* [WORK REQUEST] An exact reproduction of all the entries is the expected answer.

Source texts of formatted documents:
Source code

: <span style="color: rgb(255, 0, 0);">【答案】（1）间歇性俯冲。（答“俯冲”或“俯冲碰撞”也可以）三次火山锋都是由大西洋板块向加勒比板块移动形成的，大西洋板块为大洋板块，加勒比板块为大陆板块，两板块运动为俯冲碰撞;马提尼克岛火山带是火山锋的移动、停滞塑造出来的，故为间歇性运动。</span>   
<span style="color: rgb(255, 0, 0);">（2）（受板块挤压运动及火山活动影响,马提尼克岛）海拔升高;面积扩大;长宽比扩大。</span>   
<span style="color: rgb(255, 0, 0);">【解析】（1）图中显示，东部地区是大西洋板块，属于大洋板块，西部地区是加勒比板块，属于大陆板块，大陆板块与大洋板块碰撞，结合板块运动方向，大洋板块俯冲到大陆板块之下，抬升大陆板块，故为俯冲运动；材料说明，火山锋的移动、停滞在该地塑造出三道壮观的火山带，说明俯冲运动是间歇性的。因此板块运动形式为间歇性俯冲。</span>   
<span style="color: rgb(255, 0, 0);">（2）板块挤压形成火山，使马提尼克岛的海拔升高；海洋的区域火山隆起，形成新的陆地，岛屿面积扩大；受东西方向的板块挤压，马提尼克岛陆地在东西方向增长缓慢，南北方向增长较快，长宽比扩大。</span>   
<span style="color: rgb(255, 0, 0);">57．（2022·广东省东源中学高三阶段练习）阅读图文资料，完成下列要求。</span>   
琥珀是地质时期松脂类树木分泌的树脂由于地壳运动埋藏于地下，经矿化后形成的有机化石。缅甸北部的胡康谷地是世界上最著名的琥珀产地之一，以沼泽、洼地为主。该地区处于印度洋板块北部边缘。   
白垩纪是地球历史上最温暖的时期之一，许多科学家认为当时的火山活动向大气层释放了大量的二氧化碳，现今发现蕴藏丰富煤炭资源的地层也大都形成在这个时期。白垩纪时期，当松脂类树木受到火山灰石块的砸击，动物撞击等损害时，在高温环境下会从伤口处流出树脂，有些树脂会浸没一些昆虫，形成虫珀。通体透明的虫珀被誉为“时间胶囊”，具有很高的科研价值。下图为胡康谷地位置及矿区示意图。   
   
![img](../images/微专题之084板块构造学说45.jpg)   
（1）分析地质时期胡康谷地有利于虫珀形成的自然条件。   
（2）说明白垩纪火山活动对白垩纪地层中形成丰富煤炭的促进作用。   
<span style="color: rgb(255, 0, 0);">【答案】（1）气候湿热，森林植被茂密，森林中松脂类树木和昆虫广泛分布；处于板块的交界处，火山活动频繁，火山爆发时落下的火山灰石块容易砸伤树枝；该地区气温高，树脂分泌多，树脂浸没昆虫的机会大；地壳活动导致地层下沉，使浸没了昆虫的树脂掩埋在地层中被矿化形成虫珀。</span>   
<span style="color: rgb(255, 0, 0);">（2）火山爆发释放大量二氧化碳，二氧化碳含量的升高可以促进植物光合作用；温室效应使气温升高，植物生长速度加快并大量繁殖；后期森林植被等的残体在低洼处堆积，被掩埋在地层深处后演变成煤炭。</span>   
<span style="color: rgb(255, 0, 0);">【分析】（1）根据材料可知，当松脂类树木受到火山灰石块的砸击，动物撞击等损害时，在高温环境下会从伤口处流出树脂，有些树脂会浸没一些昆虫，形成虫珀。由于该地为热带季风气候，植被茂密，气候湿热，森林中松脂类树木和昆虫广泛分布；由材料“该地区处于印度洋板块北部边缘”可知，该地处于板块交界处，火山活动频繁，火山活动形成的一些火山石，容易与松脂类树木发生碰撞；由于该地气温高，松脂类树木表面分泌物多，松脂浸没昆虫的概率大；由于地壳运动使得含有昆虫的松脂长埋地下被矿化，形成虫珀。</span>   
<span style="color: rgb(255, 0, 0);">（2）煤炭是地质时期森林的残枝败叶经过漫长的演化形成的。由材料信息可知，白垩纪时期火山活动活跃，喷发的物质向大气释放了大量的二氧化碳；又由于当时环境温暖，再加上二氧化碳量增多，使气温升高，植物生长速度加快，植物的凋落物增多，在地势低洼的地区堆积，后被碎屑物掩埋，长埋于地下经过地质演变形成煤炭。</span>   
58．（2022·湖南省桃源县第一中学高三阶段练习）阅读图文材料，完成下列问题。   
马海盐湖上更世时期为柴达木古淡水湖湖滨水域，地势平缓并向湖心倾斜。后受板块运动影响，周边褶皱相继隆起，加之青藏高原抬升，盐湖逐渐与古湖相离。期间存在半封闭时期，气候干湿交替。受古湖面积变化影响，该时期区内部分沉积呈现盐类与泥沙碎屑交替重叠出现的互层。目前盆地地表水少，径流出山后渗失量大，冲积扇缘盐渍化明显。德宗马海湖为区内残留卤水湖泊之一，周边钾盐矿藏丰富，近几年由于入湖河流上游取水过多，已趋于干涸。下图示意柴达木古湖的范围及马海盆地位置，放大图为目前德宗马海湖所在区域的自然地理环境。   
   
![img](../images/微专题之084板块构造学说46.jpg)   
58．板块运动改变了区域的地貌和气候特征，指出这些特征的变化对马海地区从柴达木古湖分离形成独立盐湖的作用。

* [ANSWER FOR THIS EXERCISE]
Source code

: <span style="color: rgb(255, 0, 0);">【答案】（1）间歇性俯冲。（答“俯冲”或“俯冲碰撞”也可以）三次火山锋都是由大西洋板块向加勒比板块移动形成的，大西洋板块为大洋板块，加勒比板块为大陆板块，两板块运动为俯冲碰撞;马提尼克岛火山带是火山锋的移动、停滞塑造出来的，故为间歇性运动。</span>   
<span style="color: rgb(255, 0, 0);">（2）（受板块挤压运动及火山活动影响,马提尼克岛）海拔升高;面积扩大;长宽比扩大。</span>   
<span style="color: rgb(255, 0, 0);">【解析】（1）图中显示，东部地区是大西洋板块，属于大洋板块，西部地区是加勒比板块，属于大陆板块，大陆板块与大洋板块碰撞，结合板块运动方向，大洋板块俯冲到大陆板块之下，抬升大陆板块，故为俯冲运动；材料说明，火山锋的移动、停滞在该地塑造出三道壮观的火山带，说明俯冲运动是间歇性的。因此板块运动形式为间歇性俯冲。</span>   
<span style="color: rgb(255, 0, 0);">（2）板块挤压形成火山，使马提尼克岛的海拔升高；海洋的区域火山隆起，形成新的陆地，岛屿面积扩大；受东西方向的板块挤压，马提尼克岛陆地在东西方向增长缓慢，南北方向增长较快，长宽比扩大。</span>   
<span style="color: rgb(255, 0, 0);">57．（2022·广东省东源中学高三阶段练习）阅读图文资料，完成下列要求。</span>   
琥珀是地质时期松脂类树木分泌的树脂由于地壳运动埋藏于地下，经矿化后形成的有机化石。缅甸北部的胡康谷地是世界上最著名的琥珀产地之一，以沼泽、洼地为主。该地区处于印度洋板块北部边缘。   
白垩纪是地球历史上最温暖的时期之一，许多科学家认为当时的火山活动向大气层释放了大量的二氧化碳，现今发现蕴藏丰富煤炭资源的地层也大都形成在这个时期。白垩纪时期，当松脂类树木受到火山灰石块的砸击，动物撞击等损害时，在高温环境下会从伤口处流出树脂，有些树脂会浸没一些昆虫，形成虫珀。通体透明的虫珀被誉为“时间胶囊”，具有很高的科研价值。下图为胡康谷地位置及矿区示意图。   
   
![img](../images/微专题之084板块构造学说45.jpg)   
（1）分析地质时期胡康谷地有利于虫珀形成的自然条件。   
（2）说明白垩纪火山活动对白垩纪地层中形成丰富煤炭的促进作用。   
<span style="color: rgb(255, 0, 0);">【答案】（1）气候湿热，森林植被茂密，森林中松脂类树木和昆虫广泛分布；处于板块的交界处，火山活动频繁，火山爆发时落下的火山灰石块容易砸伤树枝；该地区气温高，树脂分泌多，树脂浸没昆虫的机会大；地壳活动导致地层下沉，使浸没了昆虫的树脂掩埋在地层中被矿化形成虫珀。</span>   
<span style="color: rgb(255, 0, 0);">（2）火山爆发释放大量二氧化碳，二氧化碳含量的升高可以促进植物光合作用；温室效应使气温升高，植物生长速度加快并大量繁殖；后期森林植被等的残体在低洼处堆积，被掩埋在地层深处后演变成煤炭。</span>   
<span style="color: rgb(255, 0, 0);">【分析】（1）根据材料可知，当松脂类树木受到火山灰石块的砸击，动物撞击等损害时，在高温环境下会从伤口处流出树脂，有些树脂会浸没一些昆虫，形成虫珀。由于该地为热带季风气候，植被茂密，气候湿热，森林中松脂类树木和昆虫广泛分布；由材料“该地区处于印度洋板块北部边缘”可知，该地处于板块交界处，火山活动频繁，火山活动形成的一些火山石，容易与松脂类树木发生碰撞；由于该地气温高，松脂类树木表面分泌物多，松脂浸没昆虫的概率大；由于地壳运动使得含有昆虫的松脂长埋地下被矿化，形成虫珀。</span>   
<span style="color: rgb(255, 0, 0);">（2）煤炭是地质时期森林的残枝败叶经过漫长的演化形成的。由材料信息可知，白垩纪时期火山活动活跃，喷发的物质向大气释放了大量的二氧化碳；又由于当时环境温暖，再加上二氧化碳量增多，使气温升高，植物生长速度加快，植物的凋落物增多，在地势低洼的地区堆积，后被碎屑物掩埋，长埋于地下经过地质演变形成煤炭。</span>   
58．（2022·湖南省桃源县第一中学高三阶段练习）阅读图文材料，完成下列问题。   
马海盐湖上更世时期为柴达木古淡水湖湖滨水域，地势平缓并向湖心倾斜。后受板块运动影响，周边褶皱相继隆起，加之青藏高原抬升，盐湖逐渐与古湖相离。期间存在半封闭时期，气候干湿交替。受古湖面积变化影响，该时期区内部分沉积呈现盐类与泥沙碎屑交替重叠出现的互层。目前盆地地表水少，径流出山后渗失量大，冲积扇缘盐渍化明显。德宗马海湖为区内残留卤水湖泊之一，周边钾盐矿藏丰富，近几年由于入湖河流上游取水过多，已趋于干涸。下图示意柴达木古湖的范围及马海盆地位置，放大图为目前德宗马海湖所在区域的自然地理环境。   
   
![img](../images/微专题之084板块构造学说46.jpg)   
58．板块运动改变了区域的地貌和气候特征，指出这些特征的变化对马海地区从柴达木古湖分离形成独立盐湖的作用。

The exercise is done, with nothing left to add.